## Supplied text
-- Start --
By Joy Hepp
There’s an old saying that la sangre atrae or “blood calls.”
Generations may pass but, but the call of family will always remain, and that’s how I ended up spending a week’s vacation in Los Altos de Jalisco, a culturally rich farming region two hours northeast of Guadalajara. Even though I am a third-generation Californian, my family maintains contact with my grandmother’s cousins in Jesus Maria, a quaint pueblo where the girls still circle the plaza in their Sunday best.
Even if you don’t have Los Altos blood in your veins, it’s still a wonderful destination for a weekend jaunt. If you visit for the Fiestas Patronales during the last week of January, you might just end up feeling like an honorary native son. During this festive week hundreds of native Jesus Marians and their progeny living outside of the pueblo descend on the cobblestone streets to celebrate “La Sagrada Familia.” They come from as far away as Alaska and Colombia for the holy trinity of fireworks, cockfights and bull riding.
If you don’t come in January, there is still plenty to see any time of year. Although the tourist buses and big spirit moguls like Herradura and Jose Cuervo are miles away this, too, is tequila country. Agaves the color of turquoise pendants, planted in chorizo-colored dirt fields, can be seen deep into the horizon. It’s a great place to clear your head in more ways than one – I was there but an hour when my sinuses cleared and the haze of big city living seemed like a distant memory.
The small tequila fabricas (factories) that dot the landscape aren’t as commercial as those that you might find in popular tourist destinations and therefore many don’t offer organized tours, but this only leads to more exciting discoveries. In this region it is not uncommon to meet someone whose cousin’s friend knows a guy who can show you around. When I was in Jesus Maria I happened to meet a foreman from Oro Azul, the makers of El Olvido tequila, on my way to get a cappuccino (yes, they have cappuccino there) with my cousins. He showed us around the rustic old hacienda and factory the next day and we got to sample tequila blanco straight from the barrel. Don’t be shy, people are extremely friendly and proud of their work here and you might just end up somewhere completely unexpected.
-- End --
## Supplied information
-- Start --
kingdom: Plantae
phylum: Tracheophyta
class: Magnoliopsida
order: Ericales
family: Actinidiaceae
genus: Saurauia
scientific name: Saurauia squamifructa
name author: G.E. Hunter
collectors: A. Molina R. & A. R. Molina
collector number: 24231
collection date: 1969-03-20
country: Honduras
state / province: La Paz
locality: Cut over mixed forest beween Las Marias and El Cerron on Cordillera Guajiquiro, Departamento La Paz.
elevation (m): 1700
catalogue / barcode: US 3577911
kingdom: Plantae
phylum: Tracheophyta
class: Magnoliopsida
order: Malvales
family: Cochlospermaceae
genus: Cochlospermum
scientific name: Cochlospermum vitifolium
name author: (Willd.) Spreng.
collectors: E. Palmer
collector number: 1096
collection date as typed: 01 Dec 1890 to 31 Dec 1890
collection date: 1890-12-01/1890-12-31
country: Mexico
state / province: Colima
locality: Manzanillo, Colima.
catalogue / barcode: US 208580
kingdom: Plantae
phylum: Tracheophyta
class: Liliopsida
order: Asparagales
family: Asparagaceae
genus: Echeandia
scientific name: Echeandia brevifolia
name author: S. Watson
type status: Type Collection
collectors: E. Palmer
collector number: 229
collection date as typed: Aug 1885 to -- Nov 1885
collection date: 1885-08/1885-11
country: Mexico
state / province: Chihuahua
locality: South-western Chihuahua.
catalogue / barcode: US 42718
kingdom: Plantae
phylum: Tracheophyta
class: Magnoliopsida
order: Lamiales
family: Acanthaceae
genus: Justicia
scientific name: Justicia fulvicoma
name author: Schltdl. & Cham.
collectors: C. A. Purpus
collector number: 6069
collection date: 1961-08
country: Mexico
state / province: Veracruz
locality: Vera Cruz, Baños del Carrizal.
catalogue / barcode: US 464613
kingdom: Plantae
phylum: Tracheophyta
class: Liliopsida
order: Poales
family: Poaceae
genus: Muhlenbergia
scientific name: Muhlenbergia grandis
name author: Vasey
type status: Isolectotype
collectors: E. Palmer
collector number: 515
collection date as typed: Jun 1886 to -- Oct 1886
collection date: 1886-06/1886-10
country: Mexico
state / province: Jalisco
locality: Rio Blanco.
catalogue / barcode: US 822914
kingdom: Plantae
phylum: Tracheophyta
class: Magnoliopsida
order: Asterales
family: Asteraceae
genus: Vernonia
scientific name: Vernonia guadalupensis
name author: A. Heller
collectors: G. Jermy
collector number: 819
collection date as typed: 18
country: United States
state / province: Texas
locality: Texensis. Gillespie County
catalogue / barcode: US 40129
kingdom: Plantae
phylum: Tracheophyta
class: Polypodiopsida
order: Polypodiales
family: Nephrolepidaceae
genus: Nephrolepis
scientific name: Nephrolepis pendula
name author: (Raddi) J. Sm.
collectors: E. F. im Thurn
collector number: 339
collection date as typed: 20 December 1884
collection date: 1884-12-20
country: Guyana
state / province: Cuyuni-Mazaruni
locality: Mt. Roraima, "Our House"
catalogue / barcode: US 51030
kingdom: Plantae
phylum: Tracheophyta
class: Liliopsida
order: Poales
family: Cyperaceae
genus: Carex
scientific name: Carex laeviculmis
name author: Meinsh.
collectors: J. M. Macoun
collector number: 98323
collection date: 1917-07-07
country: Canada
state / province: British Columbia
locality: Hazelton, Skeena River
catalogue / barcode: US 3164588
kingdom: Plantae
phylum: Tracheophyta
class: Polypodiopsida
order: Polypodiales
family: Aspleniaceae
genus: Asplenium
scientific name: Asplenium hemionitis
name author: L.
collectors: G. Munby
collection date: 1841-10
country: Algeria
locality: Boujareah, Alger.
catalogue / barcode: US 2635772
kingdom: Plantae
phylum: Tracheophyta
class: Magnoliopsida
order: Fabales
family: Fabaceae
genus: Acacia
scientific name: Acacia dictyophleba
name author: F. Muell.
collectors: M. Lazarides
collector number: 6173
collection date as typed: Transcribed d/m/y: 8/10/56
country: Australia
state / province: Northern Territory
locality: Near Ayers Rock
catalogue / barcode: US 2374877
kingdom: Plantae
-- End --
## Work instructions
(a) Reproduce the full travel piece about Los Altos de Jalisco with no alterations.
(b) Please give the rows again, starting at the row that contains "collectors: J. M. Macoun" and ending at the last row, with "locality" swapped for "site" and nothing else altered. Return only those rows.

## Results in order
(a)
By Joy Hepp
There’s an old saying that la sangre atrae or “blood calls.”
Generations may pass but, but the call of family will always remain, and that’s how I ended up spending a week’s vacation in Los Altos de Jalisco, a culturally rich farming region two hours northeast of Guadalajara. Even though I am a third-generation Californian, my family maintains contact with my grandmother’s cousins in Jesus Maria, a quaint pueblo where the girls still circle the plaza in their Sunday best.
Even if you don’t have Los Altos blood in your veins, it’s still a wonderful destination for a weekend jaunt. If you visit for the Fiestas Patronales during the last week of January, you might just end up feeling like an honorary native son. During this festive week hundreds of native Jesus Marians and their progeny living outside of the pueblo descend on the cobblestone streets to celebrate “La Sagrada Familia.” They come from as far away as Alaska and Colombia for the holy trinity of fireworks, cockfights and bull riding.
If you don’t come in January, there is still plenty to see any time of year. Although the tourist buses and big spirit moguls like Herradura and Jose Cuervo are miles away this, too, is tequila country. Agaves the color of turquoise pendants, planted in chorizo-colored dirt fields, can be seen deep into the horizon. It’s a great place to clear your head in more ways than one – I was there but an hour when my sinuses cleared and the haze of big city living seemed like a distant memory.
The small tequila fabricas (factories) that dot the landscape aren’t as commercial as those that you might find in popular tourist destinations and therefore many don’t offer organized tours, but this only leads to more exciting discoveries. In this region it is not uncommon to meet someone whose cousin’s friend knows a guy who can show you around. When I was in Jesus Maria I happened to meet a foreman from Oro Azul, the makers of El Olvido tequila, on my way to get a cappuccino (yes, they have cappuccino there) with my cousins. He showed us around the rustic old hacienda and factory the next day and we got to sample tequila blanco straight from the barrel. Don’t be shy, people are extremely friendly and proud of their work here and you might just end up somewhere completely unexpected.

(b)
collectors: J. M. Macoun
collector number: 98323
collection date: 1917-07-07
country: Canada
state / province: British Columbia
site: Hazelton, Skeena River
catalogue / barcode: US 3164588
kingdom: Plantae
phylum: Tracheophyta
class: Polypodiopsida
order: Polypodiales
family: Aspleniaceae
genus: Asplenium
scientific name: Asplenium hemionitis
name author: L.
collectors: G. Munby
collection date: 1841-10
country: Algeria
site: Boujareah, Alger.
catalogue / barcode: US 2635772
kingdom: Plantae
phylum: Tracheophyta
class: Magnoliopsida
order: Fabales
family: Fabaceae
genus: Acacia
scientific name: Acacia dictyophleba
name author: F. Muell.
collectors: M. Lazarides
collector number: 6173
collection date as typed: Transcribed d/m/y: 8/10/56
country: Australia
state / province: Northern Territory
site: Near Ayers Rock
catalogue / barcode: US 2374877
kingdom: Plantae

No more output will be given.